→ **What is required**: Give every entry again, word for word and in full.

→ **Records for this exercise**:
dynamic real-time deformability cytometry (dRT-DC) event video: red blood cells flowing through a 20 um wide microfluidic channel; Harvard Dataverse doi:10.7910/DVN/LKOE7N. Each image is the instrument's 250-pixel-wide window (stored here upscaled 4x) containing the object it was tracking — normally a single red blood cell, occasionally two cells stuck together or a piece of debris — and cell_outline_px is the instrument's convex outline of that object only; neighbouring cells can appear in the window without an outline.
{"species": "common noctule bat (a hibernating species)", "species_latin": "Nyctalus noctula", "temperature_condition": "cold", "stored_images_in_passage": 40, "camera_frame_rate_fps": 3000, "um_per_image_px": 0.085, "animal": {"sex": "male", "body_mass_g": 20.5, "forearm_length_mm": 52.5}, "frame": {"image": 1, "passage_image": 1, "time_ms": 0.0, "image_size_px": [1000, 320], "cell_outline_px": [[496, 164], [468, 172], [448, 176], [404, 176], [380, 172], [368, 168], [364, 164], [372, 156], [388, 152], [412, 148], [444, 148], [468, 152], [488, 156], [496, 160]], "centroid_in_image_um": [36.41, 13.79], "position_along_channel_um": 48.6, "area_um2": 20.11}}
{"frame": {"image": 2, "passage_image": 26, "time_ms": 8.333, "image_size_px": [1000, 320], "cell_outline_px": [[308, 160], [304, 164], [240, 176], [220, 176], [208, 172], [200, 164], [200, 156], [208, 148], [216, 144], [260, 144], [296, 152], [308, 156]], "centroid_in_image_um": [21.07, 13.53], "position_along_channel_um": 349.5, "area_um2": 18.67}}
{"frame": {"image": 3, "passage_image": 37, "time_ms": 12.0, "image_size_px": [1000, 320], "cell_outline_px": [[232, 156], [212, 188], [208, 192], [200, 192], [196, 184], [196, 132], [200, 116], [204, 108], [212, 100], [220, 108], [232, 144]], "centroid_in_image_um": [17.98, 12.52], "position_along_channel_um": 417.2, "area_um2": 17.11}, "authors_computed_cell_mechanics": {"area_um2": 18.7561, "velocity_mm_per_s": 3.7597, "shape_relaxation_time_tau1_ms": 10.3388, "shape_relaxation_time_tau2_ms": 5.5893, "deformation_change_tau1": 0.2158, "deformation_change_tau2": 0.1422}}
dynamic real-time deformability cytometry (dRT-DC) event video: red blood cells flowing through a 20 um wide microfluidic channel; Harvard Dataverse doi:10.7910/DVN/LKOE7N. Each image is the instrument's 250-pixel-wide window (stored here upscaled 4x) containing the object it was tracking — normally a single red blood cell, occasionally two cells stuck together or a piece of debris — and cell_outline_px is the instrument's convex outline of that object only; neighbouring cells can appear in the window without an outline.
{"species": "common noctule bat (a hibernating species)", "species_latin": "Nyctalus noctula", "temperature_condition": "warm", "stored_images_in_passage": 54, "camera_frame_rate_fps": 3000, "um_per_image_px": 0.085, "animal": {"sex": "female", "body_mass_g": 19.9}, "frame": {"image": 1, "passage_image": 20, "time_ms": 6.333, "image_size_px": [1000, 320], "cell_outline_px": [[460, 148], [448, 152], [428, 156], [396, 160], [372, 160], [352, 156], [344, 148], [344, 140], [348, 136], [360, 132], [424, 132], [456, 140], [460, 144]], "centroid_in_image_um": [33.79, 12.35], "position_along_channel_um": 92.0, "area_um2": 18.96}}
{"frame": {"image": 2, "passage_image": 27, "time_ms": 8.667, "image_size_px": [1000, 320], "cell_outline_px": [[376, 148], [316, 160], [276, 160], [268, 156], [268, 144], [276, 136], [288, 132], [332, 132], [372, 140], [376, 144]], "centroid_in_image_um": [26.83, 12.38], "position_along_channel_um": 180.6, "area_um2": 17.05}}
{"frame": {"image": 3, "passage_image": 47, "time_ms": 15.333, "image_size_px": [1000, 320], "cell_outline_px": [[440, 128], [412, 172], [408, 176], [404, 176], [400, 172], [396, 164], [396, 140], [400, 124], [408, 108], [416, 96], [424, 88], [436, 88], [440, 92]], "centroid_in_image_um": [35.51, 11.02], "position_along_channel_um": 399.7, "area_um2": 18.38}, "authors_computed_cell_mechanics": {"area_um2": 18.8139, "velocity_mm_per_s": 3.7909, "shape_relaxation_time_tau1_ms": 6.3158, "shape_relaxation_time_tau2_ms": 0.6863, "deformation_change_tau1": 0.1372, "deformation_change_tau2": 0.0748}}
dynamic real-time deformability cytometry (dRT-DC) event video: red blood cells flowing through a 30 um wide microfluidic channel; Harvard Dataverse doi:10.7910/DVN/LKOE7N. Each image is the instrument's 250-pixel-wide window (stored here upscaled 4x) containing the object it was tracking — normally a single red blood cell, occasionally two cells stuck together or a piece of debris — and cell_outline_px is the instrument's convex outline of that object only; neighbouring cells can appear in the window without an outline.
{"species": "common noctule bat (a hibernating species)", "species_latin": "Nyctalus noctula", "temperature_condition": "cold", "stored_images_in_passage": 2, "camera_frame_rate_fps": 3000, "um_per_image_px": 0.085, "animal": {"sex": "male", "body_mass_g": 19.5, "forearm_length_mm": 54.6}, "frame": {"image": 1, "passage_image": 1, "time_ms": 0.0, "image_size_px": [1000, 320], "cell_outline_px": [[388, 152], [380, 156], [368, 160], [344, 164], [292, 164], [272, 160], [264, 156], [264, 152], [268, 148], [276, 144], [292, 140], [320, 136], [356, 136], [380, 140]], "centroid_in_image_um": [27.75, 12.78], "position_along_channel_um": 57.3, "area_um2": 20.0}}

→ **Written answer**:
dynamic real-time deformability cytometry (dRT-DC) event video: red blood cells flowing through a 20 um wide microfluidic channel; Harvard Dataverse doi:10.7910/DVN/LKOE7N. Each image is the instrument's 250-pixel-wide window (stored here upscaled 4x) containing the object it was tracking — normally a single red blood cell, occasionally two cells stuck together or a piece of debris — and cell_outline_px is the instrument's convex outline of that object only; neighbouring cells can appear in the window without an outline.
{"species": "common noctule bat (a hibernating species)", "species_latin": "Nyctalus noctula", "temperature_condition": "cold", "stored_images_in_passage": 40, "camera_frame_rate_fps": 3000, "um_per_image_px": 0.085, "animal": {"sex": "male", "body_mass_g": 20.5, "forearm_length_mm": 52.5}, "frame": {"image": 1, "passage_image": 1, "time_ms": 0.0, "image_size_px": [1000, 320], "cell_outline_px": [[496, 164], [468, 172], [448, 176], [404, 176], [380, 172], [368, 168], [364, 164], [372, 156], [388, 152], [412, 148], [444, 148], [468, 152], [488, 156], [496, 160]], "centroid_in_image_um": [36.41, 13.79], "position_along_channel_um": 48.6, "area_um2": 20.11}}
{"frame": {"image": 2, "passage_image": 26, "time_ms": 8.333, "image_size_px": [1000, 320], "cell_outline_px": [[308, 160], [304, 164], [240, 176], [220, 176], [208, 172], [200, 164], [200, 156], [208, 148], [216, 144], [260, 144], [296, 152], [308, 156]], "centroid_in_image_um": [21.07, 13.53], "position_along_channel_um": 349.5, "area_um2": 18.67}}
{"frame": {"image": 3, "passage_image": 37, "time_ms": 12.0, "image_size_px": [1000, 320], "cell_outline_px": [[232, 156], [212, 188], [208, 192], [200, 192], [196, 184], [196, 132], [200, 116], [204, 108], [212, 100], [220, 108], [232, 144]], "centroid_in_image_um": [17.98, 12.52], "position_along_channel_um": 417.2, "area_um2": 17.11}, "authors_computed_cell_mechanics": {"area_um2": 18.7561, "velocity_mm_per_s": 3.7597, "shape_relaxation_time_tau1_ms": 10.3388, "shape_relaxation_time_tau2_ms": 5.5893, "deformation_change_tau1": 0.2158, "deformation_change_tau2": 0.1422}}
dynamic real-time deformability cytometry (dRT-DC) event video: red blood cells flowing through a 20 um wide microfluidic channel; Harvard Dataverse doi:10.7910/DVN/LKOE7N. Each image is the instrument's 250-pixel-wide window (stored here upscaled 4x) containing the object it was tracking — normally a single red blood cell, occasionally two cells stuck together or a piece of debris — and cell_outline_px is the instrument's convex outline of that object only; neighbouring cells can appear in the window without an outline.
{"species": "common noctule bat (a hibernating species)", "species_latin": "Nyctalus noctula", "temperature_condition": "warm", "stored_images_in_passage": 54, "camera_frame_rate_fps": 3000, "um_per_image_px": 0.085, "animal": {"sex": "female", "body_mass_g": 19.9}, "frame": {"image": 1, "passage_image": 20, "time_ms": 6.333, "image_size_px": [1000, 320], "cell_outline_px": [[460, 148], [448, 152], [428, 156], [396, 160], [372, 160], [352, 156], [344, 148], [344, 140], [348, 136], [360, 132], [424, 132], [456, 140], [460, 144]], "centroid_in_image_um": [33.79, 12.35], "position_along_channel_um": 92.0, "area_um2": 18.96}}
{"frame": {"image": 2, "passage_image": 27, "time_ms": 8.667, "image_size_px": [1000, 320], "cell_outline_px": [[376, 148], [316, 160], [276, 160], [268, 156], [268, 144], [276, 136], [288, 132], [332, 132], [372, 140], [376, 144]], "centroid_in_image_um": [26.83, 12.38], "position_along_channel_um": 180.6, "area_um2": 17.05}}
{"frame": {"image": 3, "passage_image": 47, "time_ms": 15.333, "image_size_px": [1000, 320], "cell_outline_px": [[440, 128], [412, 172], [408, 176], [404, 176], [400, 172], [396, 164], [396, 140], [400, 124], [408, 108], [416, 96], [424, 88], [436, 88], [440, 92]], "centroid_in_image_um": [35.51, 11.02], "position_along_channel_um": 399.7, "area_um2": 18.38}, "authors_computed_cell_mechanics": {"area_um2": 18.8139, "velocity_mm_per_s": 3.7909, "shape_relaxation_time_tau1_ms": 6.3158, "shape_relaxation_time_tau2_ms": 0.6863, "deformation_change_tau1": 0.1372, "deformation_change_tau2": 0.0748}}
dynamic real-time deformability cytometry (dRT-DC) event video: red blood cells flowing through a 30 um wide microfluidic channel; Harvard Dataverse doi:10.7910/DVN/LKOE7N. Each image is the instrument's 250-pixel-wide window (stored here upscaled 4x) containing the object it was tracking — normally a single red blood cell, occasionally two cells stuck together or a piece of debris — and cell_outline_px is the instrument's convex outline of that object only; neighbouring cells can appear in the window without an outline.
{"species": "common noctule bat (a hibernating species)", "species_latin": "Nyctalus noctula", "temperature_condition": "cold", "stored_images_in_passage": 2, "camera_frame_rate_fps": 3000, "um_per_image_px": 0.085, "animal": {"sex": "male", "body_mass_g": 19.5, "forearm_length_mm": 54.6}, "frame": {"image": 1, "passage_image": 1, "time_ms": 0.0, "image_size_px": [1000, 320], "cell_outline_px": [[388, 152], [380, 156], [368, 160], [344, 164], [292, 164], [272, 160], [264, 156], [264, 152], [268, 148], [276, 144], [292, 140], [320, 136], [356, 136], [380, 140]], "centroid_in_image_um": [27.75, 12.78], "position_along_channel_um": 57.3, "area_um2": 20.0}}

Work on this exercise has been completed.